Я вышла в коридор. Спрашиваю – скольких переписали? – «С небольшим 400». Это значит, что к 307 прибавилось еще около 100 добровольных мучениц, пожелавших «разделить судьбу товарищей», так как все почему-то сразу решили, что их исключат, и нашлись тотчас же добровольные мученицы, которые и на сходке вовсе не были, и забастовки не желали, но «разделили судьбу» по желанию. Я высказала директору свое мнение относительно результатов его приказания, – очень невыгодных, бесполезно увеличивших только число жертв: «К чему было переписывать? Ведь все равно точного числа вы не получили, так как нашлись добровольные мученицы», – с упреком говорила я. «Ну, уж такие лица всегда неизбежны, – спокойно отвечал он. – С ними ничего не поделаешь. Желают «разделять судьбу» – и конец»… С этим мнением, конечно, согласились все знавшие жизнь более меня, но все-таки было досадно. Директор достаточно догадлив: он нарочно допустил сходку, чтобы всех переписать и иметь возможность сразу подвергнуть обструкционисток какому-либо наказанию, исключающему возможность поднятия ими беспорядков во время экзаменов, которые официально начнутся 26-го. Теперь нет сомнения, что их исключат, на этот раз нам нечего ждать пощады… В библиотеке говорили, что сегодня состоится совет министров по поводу курсов, и милая O.K. была настроена тревожно; а я надеюсь, что курсы потерпят репрессию наравне с прочими учебными заведениями, не больше, так как всякий министр поймет, что решение трехсот – не есть еще решение 900 (хотя тоже неизвестно, какое бы решение мы постановили, если бы собрались в законном количестве – 600). Так и в университете: решение 800 – неизвестно, согласны ли с ними остальные три тысячи.
Я ушла с курсов в три часа в столовую, оттуда к Щ-ным. Там Е.Н. возмутила меня наивным отношением к такому серьезному делу, своим ребячливым восторгом перед решением студентов забастовать: «Ах, как это хорошо! Ах, как хорошо!» – и смеялась, как девочка. Меня взорвало. – Хорошо вам хохотать да восторгаться, а каково студенчеству выносить это на своей шкуре! – Ужас, что за черствая душа у этой женщины! Быть с ней теперь тяжело, я еще больше расстроилась, и от нее поехала прямо к М.П. Мя-вой, к счастью, застав ее дома. Она что-то говорила мне, какое я время переживаю теперь и как обрабатывается мой характер. Я слушала машинально, мне было просто хорошо быть с ней, слушать ее слова… и мне вдруг захотелось спрятать лицо в складках ее платья и заплакать, как ребенок. Но нервы теперь у меня гораздо крепче стали, и я легко владею собой… Иногда душа этой девочки мне кажется благоухающей розой, запах которой вдыхаешь с наслаждением, и хочется подольше подержать эту розу в руках, подольше ею наслаждаться.

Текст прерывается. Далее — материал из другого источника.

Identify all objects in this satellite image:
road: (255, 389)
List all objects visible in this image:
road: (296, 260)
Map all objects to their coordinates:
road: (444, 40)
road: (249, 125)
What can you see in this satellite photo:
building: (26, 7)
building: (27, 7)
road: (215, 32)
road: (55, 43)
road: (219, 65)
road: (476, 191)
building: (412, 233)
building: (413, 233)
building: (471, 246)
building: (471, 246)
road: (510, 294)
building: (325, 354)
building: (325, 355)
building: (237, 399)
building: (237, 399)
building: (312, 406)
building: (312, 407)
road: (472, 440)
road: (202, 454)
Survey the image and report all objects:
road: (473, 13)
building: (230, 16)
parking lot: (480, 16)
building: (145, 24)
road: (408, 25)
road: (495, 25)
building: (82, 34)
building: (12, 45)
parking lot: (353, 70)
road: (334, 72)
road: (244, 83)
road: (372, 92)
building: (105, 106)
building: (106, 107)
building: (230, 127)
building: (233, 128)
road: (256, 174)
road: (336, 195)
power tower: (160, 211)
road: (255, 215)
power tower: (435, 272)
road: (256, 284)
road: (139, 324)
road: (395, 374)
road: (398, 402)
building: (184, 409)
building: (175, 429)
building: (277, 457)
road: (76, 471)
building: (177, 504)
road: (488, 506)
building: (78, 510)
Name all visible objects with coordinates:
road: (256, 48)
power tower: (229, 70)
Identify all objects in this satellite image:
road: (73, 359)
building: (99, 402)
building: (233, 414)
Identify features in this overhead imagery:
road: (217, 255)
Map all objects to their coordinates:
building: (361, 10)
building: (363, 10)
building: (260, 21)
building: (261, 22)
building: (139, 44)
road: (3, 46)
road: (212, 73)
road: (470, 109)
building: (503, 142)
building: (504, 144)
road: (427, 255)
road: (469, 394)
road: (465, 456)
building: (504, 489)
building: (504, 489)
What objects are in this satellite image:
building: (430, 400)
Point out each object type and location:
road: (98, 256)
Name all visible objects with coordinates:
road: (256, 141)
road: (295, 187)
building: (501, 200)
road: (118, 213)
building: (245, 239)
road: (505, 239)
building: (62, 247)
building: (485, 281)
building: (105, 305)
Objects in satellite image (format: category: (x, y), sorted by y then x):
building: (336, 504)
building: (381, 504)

Она дала мне книгу члена «Армии спасения»; я прочту для ознакомления с этими людьми и их учением; потом мы читали с ней отрывок из сочинения Джона Рёскина о воспитании, о женщине.
Вчера, говорят, в 4 часа вывесили ненадолго объявление, что курсы закрыты. Сегодня никакого объявления на дверях нет, но швейцар никого на курсы не пускает, за исключением тех, у кого есть дело в канцелярию. Так как я потеряла свой вид на жительство, то нужно было спросить совета Скрибы – в каком участке записана я, чтобы заявить о потере. В канцелярии уже были директор и другие, но едва я успела получить ответ Скрибы – директор попросил меня ему не мешать, так как он занят. Интернаты были тоже разобщены с курсами, и швейцарам отдан приказ никого не пускать посторонних. Мне нужно было повидать С., и я, забрав швейцара, явилась к инспектрисе возмущаться этой мерой. Само собой разумеется, она согласилась со мной и разрешила войти к С., оправдывалась своею подчиненностью… ссылаясь на устав. Я никогда не видывала этого устава и прочитала с любопытством § 2 – действительно, она была права, так как более ясных правил, строго разграничивающих пределы власти начальства, так и не было выработано, несмотря на обещание в уставе. В прихожей же интерната все письма были вынуты из клеток и положены на стул, а стул поставлен между дверями, так что первые были отворены, а у вторых стоял швейцар с ключом.
Курсы не открылись и в два часа: почему-то разнесся слух, что к этому времени кончится совет министров по поводу наших курсов. Насколько все это правда – судить трудно. Мы потолкались на улице и разошлись. В студенческой столовой кипела работа… Ох, что-то будет?!